Sí aplaudo eso de que el Valor de ley del 2010 nos muestre a Rooster enterrado junto al padre de Mattie, allí donde la hermanita, en el original, quería que estuviera la última morada de Cogburn. Pero ni eso ni las peroratas de los que van a ser colgados previas a su ejecución. Ni aquel "el tiempo se nos escapa" y otras hermosas sentencias de la voz en off, ni ese otro ahorcado cuyo cadáver es pasto de los cuervos en el camino -estampa más propia, por otro lado, de mi amado cine de terror-... Todos los hallazgos, a mi juicio, de los Coen, no bastan para entrar a saco en Valor de ley.

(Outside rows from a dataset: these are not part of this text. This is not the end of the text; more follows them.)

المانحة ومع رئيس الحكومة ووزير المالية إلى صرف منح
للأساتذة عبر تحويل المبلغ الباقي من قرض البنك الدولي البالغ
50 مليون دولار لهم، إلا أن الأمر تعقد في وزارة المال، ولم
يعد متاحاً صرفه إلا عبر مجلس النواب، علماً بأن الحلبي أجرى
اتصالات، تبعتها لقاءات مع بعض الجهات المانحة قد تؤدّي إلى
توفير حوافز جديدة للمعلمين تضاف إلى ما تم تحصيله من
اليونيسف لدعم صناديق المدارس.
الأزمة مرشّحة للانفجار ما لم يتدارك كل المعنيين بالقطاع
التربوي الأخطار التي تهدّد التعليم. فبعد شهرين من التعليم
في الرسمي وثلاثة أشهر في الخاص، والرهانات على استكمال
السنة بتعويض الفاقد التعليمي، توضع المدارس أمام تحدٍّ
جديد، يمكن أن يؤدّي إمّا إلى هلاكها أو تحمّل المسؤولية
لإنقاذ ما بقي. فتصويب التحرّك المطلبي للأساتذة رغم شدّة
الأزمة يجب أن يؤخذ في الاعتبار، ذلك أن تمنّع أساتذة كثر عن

Yo maldigo la desmitificación de las películas de vaqueros porque son uno de los pilares sobre los que se alza mi mitología personal. La guasa siempre pone fin a los géneros -las parodias de Abbott y Costello al terror de la Universal, ¿Teléfono Rojo? Volamos hacia Moscú (Stanley Kubrick, 1963) a la ciencia ficción anticomunista-, demuestra que sus propios impulsores han dejado de tomárselos en serio. Nunca debimos transigir con Pequeño gran hombre (Arthur Penn, 1970), una burla en síntesis de todo el western, muy especialmente de Murieron con las botas puestas (Raoul Walsh, 1941), el original de la batalla de Little Big Horn, la última carga de Custer al frente de su Séptimo de Caballería. Tras la broma se escondía una subrepticia -y extremadamente seria- reivindicación de la realidad que habría de ser letal para el mito.
Aunque hubo muchos westerns clásicos surgidos de la antítesis de la norma -de los que ya habrá tiempo para hablar en esta misma bitácora- la ideología que inspiró la mayoría de los filmes de vaqueros sería inconcebible en nuestros días. Por eso, el del Oeste, es un género tan acabado como los maravillosos musicales de la Metro. Repito: murió con Peckinpah. Lo que no es de ley -nunca mejor dicho- es volver a él desde los presupuestos ideológicos de nuestros días. Sería como acusarme a mí, que considero los deportes una práctica alienante, de ser un mal deportista. Calculo que la realidad del Far West estuvo mucho más cerca del feísmo de las desmitificaciones que de la belleza de las pioneras que encarnaron Julia Adams y Joanne Dru. Pero esa realidad no me interesa. Los que intentan imponerla se me antojan como apologetas del realismo socialista, traslados al Olimpo para acusar a Zeus de no tener los pies en la Tierra.
Publicado el 8 de marzo de 2011 a las 23:45.